Objective: The study aimed to prospectively analyze the relevant radiographic data before and after the reduction of Colles fractures with splint fixation, to analyze the related influencing factors of fracture redisplacement from the perspective of imaging indicators, and to predict the key factors through artificial machine learning. The predictive value of the screened key factors may provide a reference for the prognosis judgment of the subsequent clinical application of splint in the treatment of Colles fractures.

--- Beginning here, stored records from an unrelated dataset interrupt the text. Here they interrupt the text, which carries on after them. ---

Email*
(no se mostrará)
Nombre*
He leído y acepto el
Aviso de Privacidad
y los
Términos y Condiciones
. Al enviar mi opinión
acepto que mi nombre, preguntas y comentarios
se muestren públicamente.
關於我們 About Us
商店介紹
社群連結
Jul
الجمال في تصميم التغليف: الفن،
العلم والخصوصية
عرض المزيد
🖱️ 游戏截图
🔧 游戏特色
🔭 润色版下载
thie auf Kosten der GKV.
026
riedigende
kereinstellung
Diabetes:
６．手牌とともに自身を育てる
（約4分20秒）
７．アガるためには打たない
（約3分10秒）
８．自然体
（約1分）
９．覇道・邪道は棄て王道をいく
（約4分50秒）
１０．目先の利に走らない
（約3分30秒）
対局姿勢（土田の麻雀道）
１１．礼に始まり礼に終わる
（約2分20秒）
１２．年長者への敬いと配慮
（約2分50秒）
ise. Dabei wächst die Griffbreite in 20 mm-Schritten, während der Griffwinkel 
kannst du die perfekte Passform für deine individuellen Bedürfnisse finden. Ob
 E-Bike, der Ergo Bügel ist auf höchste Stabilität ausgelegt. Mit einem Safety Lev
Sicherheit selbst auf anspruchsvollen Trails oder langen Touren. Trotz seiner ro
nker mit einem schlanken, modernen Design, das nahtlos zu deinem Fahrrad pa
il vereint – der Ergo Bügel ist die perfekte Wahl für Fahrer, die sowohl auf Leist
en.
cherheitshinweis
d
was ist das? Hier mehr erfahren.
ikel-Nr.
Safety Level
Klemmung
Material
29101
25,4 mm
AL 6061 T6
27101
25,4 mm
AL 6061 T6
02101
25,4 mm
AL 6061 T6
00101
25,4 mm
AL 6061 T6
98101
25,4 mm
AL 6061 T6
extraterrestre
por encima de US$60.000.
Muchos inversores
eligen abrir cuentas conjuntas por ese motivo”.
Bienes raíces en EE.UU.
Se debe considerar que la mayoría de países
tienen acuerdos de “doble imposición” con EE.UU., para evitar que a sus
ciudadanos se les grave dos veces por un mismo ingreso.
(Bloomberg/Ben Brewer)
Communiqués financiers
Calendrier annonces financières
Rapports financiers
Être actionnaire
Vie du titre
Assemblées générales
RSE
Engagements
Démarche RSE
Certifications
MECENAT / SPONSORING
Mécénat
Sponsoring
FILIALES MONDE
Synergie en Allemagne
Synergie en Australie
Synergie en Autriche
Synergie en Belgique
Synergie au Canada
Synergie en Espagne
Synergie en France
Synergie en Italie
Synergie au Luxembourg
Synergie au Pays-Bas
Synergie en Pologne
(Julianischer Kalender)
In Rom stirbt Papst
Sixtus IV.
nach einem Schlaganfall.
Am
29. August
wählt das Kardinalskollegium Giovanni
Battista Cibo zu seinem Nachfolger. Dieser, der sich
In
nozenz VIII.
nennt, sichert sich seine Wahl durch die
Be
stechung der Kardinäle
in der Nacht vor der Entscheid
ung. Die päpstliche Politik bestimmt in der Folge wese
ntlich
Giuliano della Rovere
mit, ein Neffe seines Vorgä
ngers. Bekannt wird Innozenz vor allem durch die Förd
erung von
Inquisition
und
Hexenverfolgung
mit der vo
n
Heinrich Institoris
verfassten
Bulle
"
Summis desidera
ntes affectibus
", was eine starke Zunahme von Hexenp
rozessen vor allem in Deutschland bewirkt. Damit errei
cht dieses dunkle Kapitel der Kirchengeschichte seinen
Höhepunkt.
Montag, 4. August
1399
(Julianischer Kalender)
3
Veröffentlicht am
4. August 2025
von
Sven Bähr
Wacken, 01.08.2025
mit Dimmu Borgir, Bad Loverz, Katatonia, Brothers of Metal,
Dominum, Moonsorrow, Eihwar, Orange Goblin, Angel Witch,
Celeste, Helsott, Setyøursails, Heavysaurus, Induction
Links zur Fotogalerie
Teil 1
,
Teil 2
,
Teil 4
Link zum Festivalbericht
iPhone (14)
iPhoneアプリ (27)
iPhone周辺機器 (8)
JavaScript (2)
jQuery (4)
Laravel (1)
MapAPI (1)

Methods: The study included 97 adult Colles fracture patients from January 2018 to October 2021 in the outpatient and emergency department of the Affiliated Hospital of Nanjing University of Chinese Medicine. The basic data of the patients, as well as standard frontal and lateral radiographs of the wrist before reduction, immediately after reduction, and 4 weeks after reduction and fixation were recorded. Data were collected from Radiograph. Grouping and statistics were performed according to whether fracture displacement occurred at the end of the 4-week follow-up after reduction and fixation. Two statistical methods were used for analysis to explore the risk factors for displacement, and the risk factors were were listed independently and analyzed and predicted by random forest method.
Results: 31 patients were judged to be displaced at the end of follow-up, and an additional 66 patients were judged to be in good fracture position. The statistical analysis results showed that the risk factors for displacement after Colles fracture with splints predicted by both methods were the absence of anatomic alignment of the volar cortex, dorsally comminution, and anterior radial displacement before reduction. The above three factors were listed independently and analyzed and predicted by random forest method. The results showed that the AUC area predicted by these three indicators was 0.823, which has an ideal prediction accuracy.
Conclusion: Malalignment of the volar cortex, dorsal comminution, and radial displacement before reduction are independent risk factors for fracture redisplacement after conservative splinting of Colles fractures. Predicting fracture redisplacement based on the above conditions has reliable accuracy. For patients with the above conditions, the choice of splinting therapy should be cautious and should be fully communicated with the patient in order to achieve a better clinical prognosis.